In addition, we may incur additional risks, including:
failure to continue to leverage the integration of our media technology with our head technology;
insufficient third party sources to satisfy our needs if we are unable to manufacture a sufficient supply of heads or
media;
third party head or media suppliers may not continue to do business with us or may not do business with us on the
same terms and conditions we have previously enjoyed;
claims that our manufacturing of heads or media may infringe certain intellectual property rights of other
companies; and
difficulties locating in a timely manner suitable manufacturing equipment for our head or media manufacturing
processes and replacement parts for such equipment.
If we do not adequately address the challenges related to our head or media manufacturing operations, our ongoing
operations could be disrupted, resulting in a decrease in our revenue or profit margins and negatively impacting our
operating results.
If we are unable to timely and cost-effectively develop heads and media with leading technology and overall quality, our
ability to sell our products may be significantly diminished, which could materially and adversely affect our business and
financial results.
Under our business plan, we are developing and manufacturing a substantial portion of the heads and media used in
some of the hard drive products we manufacture. Consequently, we are more dependent upon our own development and
execution efforts and less able to take advantage of head and media technologies developed by other manufacturers.
Technology transition for head and media designs is critical to increasing our volume production of heads and media.
There can be no assurance, however, that we will be successful in timely and cost-effectively developing and manu-
facturing heads or media for products using future technologies. We also may not effectively transition our head or media
design and technology to achieve acceptable manufacturing yields using the technologies necessary to satisfy our
customers’ product needs, or we may encounter quality problems with the heads or media we manufacture. In addition,
we may not have access to external sources of supply without incurring substantial costs which would negatively impact
our business and financial results.
Changes in product life cycles could adversely affect our financial results.

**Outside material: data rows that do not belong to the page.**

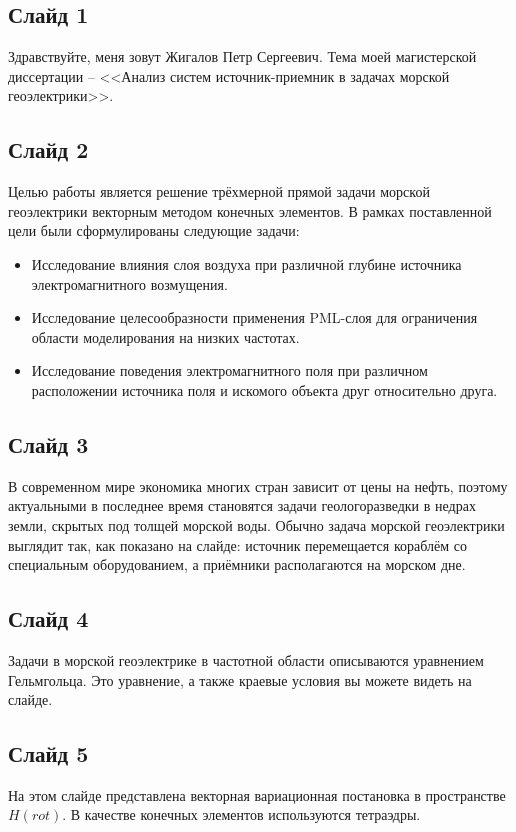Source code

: \documentclass[a4paper,10pt]{article}
\begin{document}
\subsection*{Слайд 1}
Здравствуйте, меня зовут Жигалов Петр Сергеевич. Тема моей магистерской диссертации -- <<Анализ систем источник-приемник в задачах морской геоэлектрики>>.

\subsection*{Слайд 2}
Целью работы является решение трёхмерной прямой задачи морской геоэлектрики векторным методом конечных элементов. В рамках поставленной цели были сформулированы следующие задачи:
\begin{itemize}
	\item Исследование влияния слоя воздуха при различной глубине источника электромагнитного возмущения.
	\item Исследование целесообразности применения PML-слоя для ограничения области моделирования на низких частотах.
	\item Исследование поведения электромагнитного поля при различном расположении источника поля и искомого объекта друг относительно друга.
\end{itemize}

\subsection*{Слайд 3}
В современном мире экономика многих стран зависит от цены на нефть, поэтому актуальными в последнее время становятся задачи геологоразведки в недрах земли, скрытых под толщей морской воды. Обычно задача морской геоэлектрики выглядит так, как показано на слайде: источник перемещается кораблём со специальным оборудованием, а приёмники располагаются на морском дне.

\subsection*{Слайд 4}
Задачи в морской геоэлектрике в частотной области описываются уравнением Гельмгольца. Это уравнение, а также краевые условия вы можете видеть на слайде.

\subsection*{Слайд 5}
На этом слайде представлена векторная вариационная постановка в пространстве $H(rot)$. В качестве конечных элементов используются тетраэдры.
\end{document}
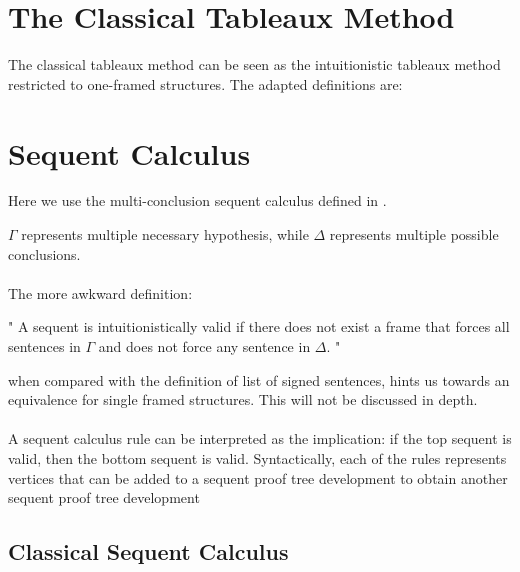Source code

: \documentclass[runningheads]{llncs}
\begin{document}
\section{The Classical Tableaux Method}

The classical tableaux method can be seen as the intuitionistic tableaux method restricted to 
one-framed structures. The adapted definitions are: 


\signedSentenceClassicalDefinition 
\fClassicalDefinition






\section{Sequent Calculus}
    Here we use the multi-conclusion sequent calculus defined in \cite{book2}. 

\sequentDefinition

$\Gamma $ represents multiple necessary hypothesis, while $\Delta$ represents multiple possible conclusions. 
\sequentValidityDefinition
\paragraph{}
The more awkward definition:


"
A sequent is intuitionistically valid if there does not exist a frame 
that forces all sentences in $\Gamma$ and does not force any sentence in $\Delta$.
"

when compared with the definition of list of signed sentences, hints us towards an equivalence for single framed structures. This will not be discussed in depth. 

\paragraph{}
A sequent calculus rule can be interpreted as the implication: if the top sequent is 
 valid, then the bottom sequent is valid. Syntactically, each of the rules represents vertices that can be added to a sequent proof tree development 
to obtain another sequent proof tree development




\subsection {Classical Sequent Calculus}

\developmentSequentClassicalDefinition
\end{document}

If product life cycles lengthen, we may need to develop new technologies or programs to reduce our costs on any
particular product to maintain competitive pricing for that product. If product life cycles shorten, it may result in an
increase in our overall expenses and a decrease in our gross margins, both of which could adversely affect our operating
results. In addition, shortening of product life cycles also make it more difficult to recover the cost of product
development before the product becomes obsolete. Our failure to recover the cost of product development in the future
could adversely affect our operating results.
If we fail to make the technical innovations necessary to continue to increase areal density, we may fail to remain competitive.
New products in the hard drive market typically require higher areal densities than previous product generations,
posing formidable technical and manufacturing challenges. Higher areal densities require existing head and media
technology to be improved or new technology developed to accommodate more data on a single disk. In addition, our
introduction of new products during a technology transition increases the likelihood of unexpected quality concerns. Our
failure to bring high quality new products to market on time and at acceptable costs may put us at a competitive
disadvantage to companies that achieve these results.